The mentored teaching experiences of a PhD student

As we’ve emphasized a lot this past month, the AAC Leadership Project is designed to develop high-quality researchers, teachers, scholars, and future leaders in the field of AAC. As part of the program, Ph.D. students receive training in research-based methods of college teaching, including classroom teaching and mentorship of research and/or clinical experiences of pre-service students.

Today, we are highlighting the teaching experiences of a recent graduate, Dr. Jessica Gormley, who was part of the AAC Leadership Project from 2016-2019.

In order to ease students into classroom teaching, early teaching experiences typically include: 

  • being a teaching assistant for a faculty member in Communication Sciences and Disorders (CSD) for a course,
  • being a teaching assistant for a faculty member in another department, or 
  • guest lecturing in a course.

Jessica gained experience early in her program by serving as both a teaching assistant and guest lecturer. She specifically fulfilled the following roles: 

  • Teaching Assistant, CSD 551: Augmentative and Alternative Communication (AAC) (1 semester)
  • Teaching Assistant, SPLED 419 – Assistive Technology for General Education Teachers (Online course; 3 semesters)
  • Guest Lecturer and Consultant, ESC 497: Multidisciplinary Design: “AAC Home Wi-Fi Alert Device”  (1 semester)
  • Guest Lecturer, CSD 548: Dysphagia (2 semesters)

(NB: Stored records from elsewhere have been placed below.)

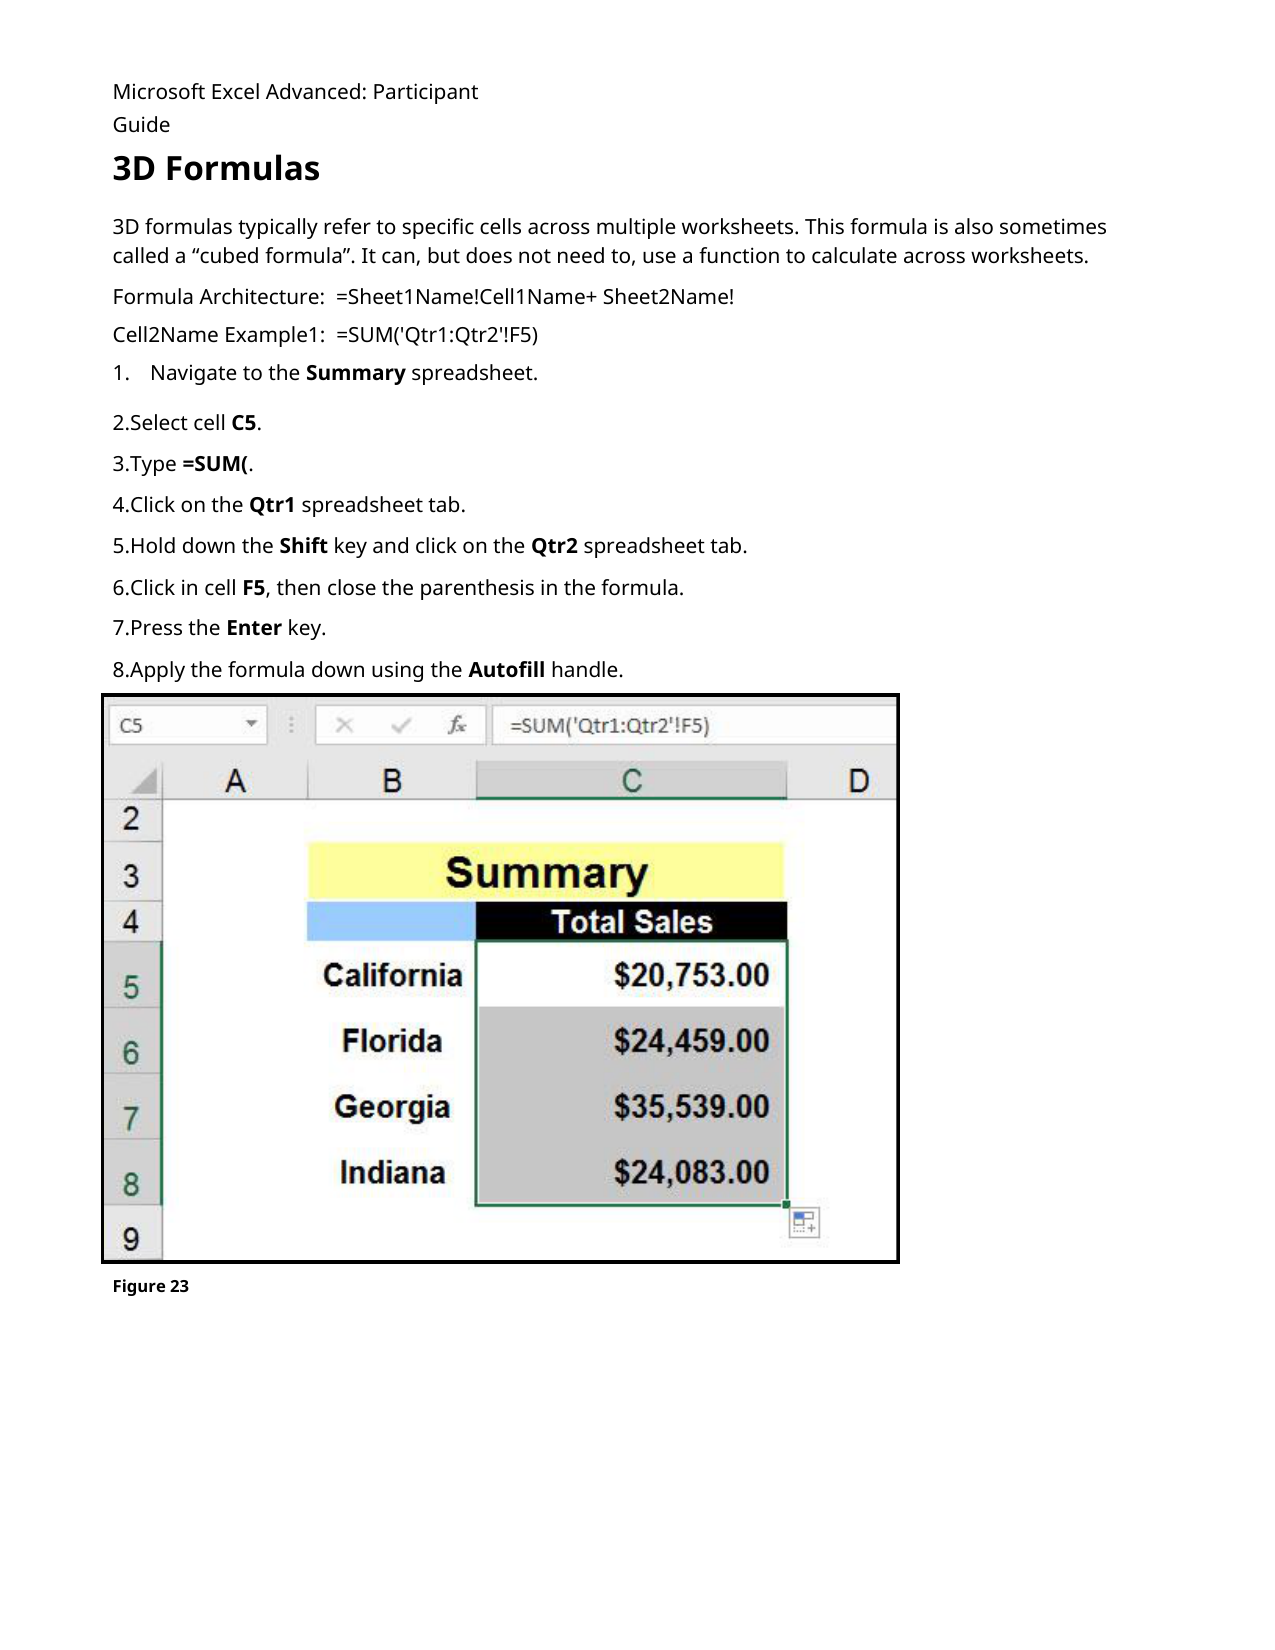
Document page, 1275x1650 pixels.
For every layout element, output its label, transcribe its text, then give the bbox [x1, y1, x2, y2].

text Formula Architecture: =Sheet1Name!Cell1Name+ Sheet2Name!Cell2Name Example1: =SUM('Qtr1:Qtr2'!F5) 1. Navigate to the Summary spreadsheet. [112, 282, 808, 386]
text 3D formulas typically refer to specific cells across multiple worksheets. This formula is also sometimes called a “cubed formula”. It can, but does not need to, use a function to calculate across worksheets. [112, 212, 1123, 269]
text 3.Type =SUM(. [112, 449, 1168, 478]
text Microsoft Excel Advanced: Participant Guide 3D Formulas [112, 77, 523, 190]
text 4.Click on the Qtr1 spreadsheet tab. [112, 491, 1168, 519]
text 6.Click in cell F5, then close the parenthesis in the formula. [112, 573, 1168, 601]
text Figure 23 [112, 1278, 1168, 1297]
picture [104, 697, 897, 1260]
text 2.Select cell C5. [112, 408, 1168, 437]
text 5.Hold down the Shift key and click on the Qtr2 spreadsheet tab. [112, 531, 1168, 560]
text 8.Apply the formula down using the Autofill handle. [112, 655, 1168, 683]
text 7.Press the Enter key. [112, 613, 1168, 642]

These early teaching experiences typically lead up to students independently teaching their own section of an Jessica Gormleyundergraduate course. In Jessica’s program, she served as the Instructor of Record for two courses:

  • CSD 451: Introduction to Augmentative and Alternative Communication (1 semester)
  • CSD 296: Independent Study (1 semester)

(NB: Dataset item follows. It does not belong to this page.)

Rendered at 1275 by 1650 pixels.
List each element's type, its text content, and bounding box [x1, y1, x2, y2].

As shown, Jessica’s teaching record is a great example of how PhD students are able to hone their skills and gain confidence early in their programs before taking on their own course. 

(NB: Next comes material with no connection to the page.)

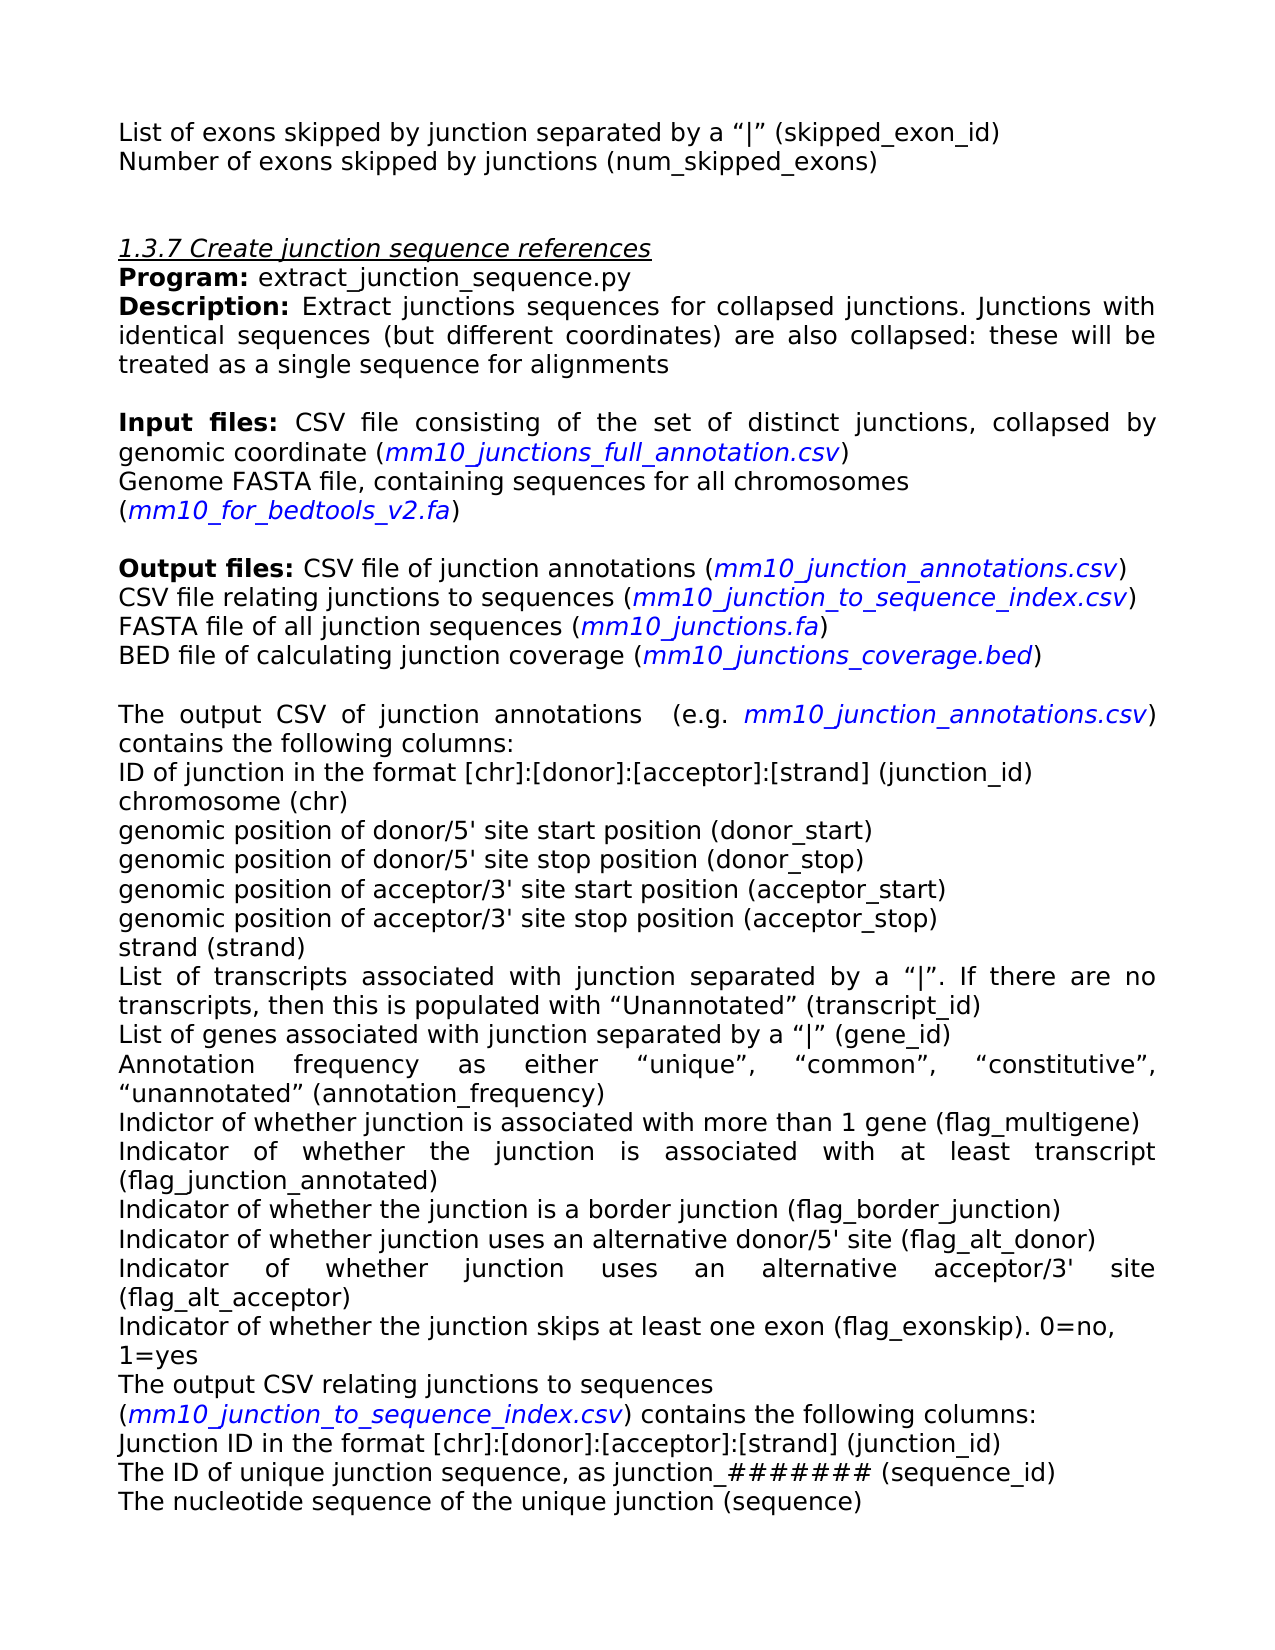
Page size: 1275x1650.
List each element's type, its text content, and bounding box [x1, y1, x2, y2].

When asked to share her thoughts on her teaching experiences, Jessica shared:

I am particularly grateful for the multiple mentored teaching experiences I participated in (e.g., serving as a teaching assistant, providing guest lectures, being the primary instructor) at Penn State. Through these varied experiences, I was able to build my skills and confidence in teaching while also receiving valuable feedback by faculty and my peers.

I also really enjoyed having the opportunity to gain teaching experience in both face-to-face and online formats. In this day and age, online teaching is becoming more and more prevalent when training pre-service and in-service clinicians. Having the opportunity to learn how to design modules and try out different web-based instructional techniques helped to build my confidence providing online instruction and a broader audience of learners across the country.

Many thanks to Jessica (again!) for sharing her experiences as a scholar on the AAC Leadership Project!